**Assigned task A**: List every ruler named in the St. Petersburg history passage.
**Assigned task B**: From the St. Petersburg history passage, extract the section starting with "However , after" and going on through "power in Europe.".
**Assigned task C**: Write what comes next in the St. Petersburg history passage, picking up after its final sentence.
(Beginning of Study text)
In 1223 an “unknown enemy” fell upon Russia. The Mongols, united under Genghis Khan, had already subjugated a large part of Asia and were now moving against Europe. Novgorod was untouched by the invasion, so the culture in the north continued to develop. Fortresses and monasteries were built.
Ivan the Terrible’s suppression of Novgorodian freedoms in the 16th century weakened Russia’s position in the Baltic Basin. The Livonian War and Swedish intervention of the early 1600s robbed Russia of its access to the Baltic Sea.
However , after the rule of Peter the Great, this view changed and Russia was no longer seen as a backward nation stuck in medieval times, but rather as a major player in the balance of power in Europe.
The history of St Petersburg continue below.
The foundation of saint petersburg
The construction of St. Petersburg was ordered by Peter the Great, designed by different foreigne architects, and then built almost entirely by thousands of serfs but before that, the Northern war occurred and this was the reason the city was built.
Perhaps many people do not know that the history of St Petersburg started with a war that broke out between Sweden and Russia .
In the past, these countries fought for very convenient lands which allowed Peter the Great to get an outlet to the Baltic Sea and thus enabling access to trading routes leading to Europe. Though the Swedes occupied half of Europe at this time, they did not manage to overcome the strong opposition and suffered a defeat in 1721.
(End of Study text)
(Beginning of Provided information)
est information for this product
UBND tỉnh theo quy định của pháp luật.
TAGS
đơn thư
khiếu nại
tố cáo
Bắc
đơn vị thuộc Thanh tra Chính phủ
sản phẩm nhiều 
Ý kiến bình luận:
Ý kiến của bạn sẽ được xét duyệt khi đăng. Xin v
(End of Provided information)
**Answer box A**: Genghis Khan, Ivan the Terrible, Peter the Great

**Answer box B**:
However , after the rule of Peter the Great, this view changed and Russia was no longer seen as a backward nation stuck in medieval times, but rather as a major player in the balance of power in Europe.

**Answer box C**:
However, during this so-called Northern War against Sweden, Russia needed a strategic point not too far from the place where the Swedish opposition was. Since the early 17th century there was a fortress called Nyenskans at the mouth of the Okhta River.
This Swedish structure was dangerous for Russia when the war began.
Accordingly, Peter the Great ordered the construction of the Peter and Paul Fortress that is now situated in the middle of the city on Zayachiy Ostrov (The Hare's Island - today an important tourist attraction). Soon after he also named this city "Sankt Petersburg".
The first cobblestone of the new capital, which was open to the sea winds and European trends, was laid on May 27, 1703. At first, there were only fortifications of stone and bricks in the middle of a swamp, but the future Russian city under the cover of the Peter and Paul Fortress was able to flourish and develop quickly.
Numerous Russian and foreign architect s , such as Domenico Trezzini, Jean-Baptiste Leblond, Bartolomeo Rastrelli, and many other people, took part in Peter's project and worked on building the city according to European standards. In fact, Tsar Peter dreamed of constructing a kind of "Northern Venice" with a lot of water and bridges.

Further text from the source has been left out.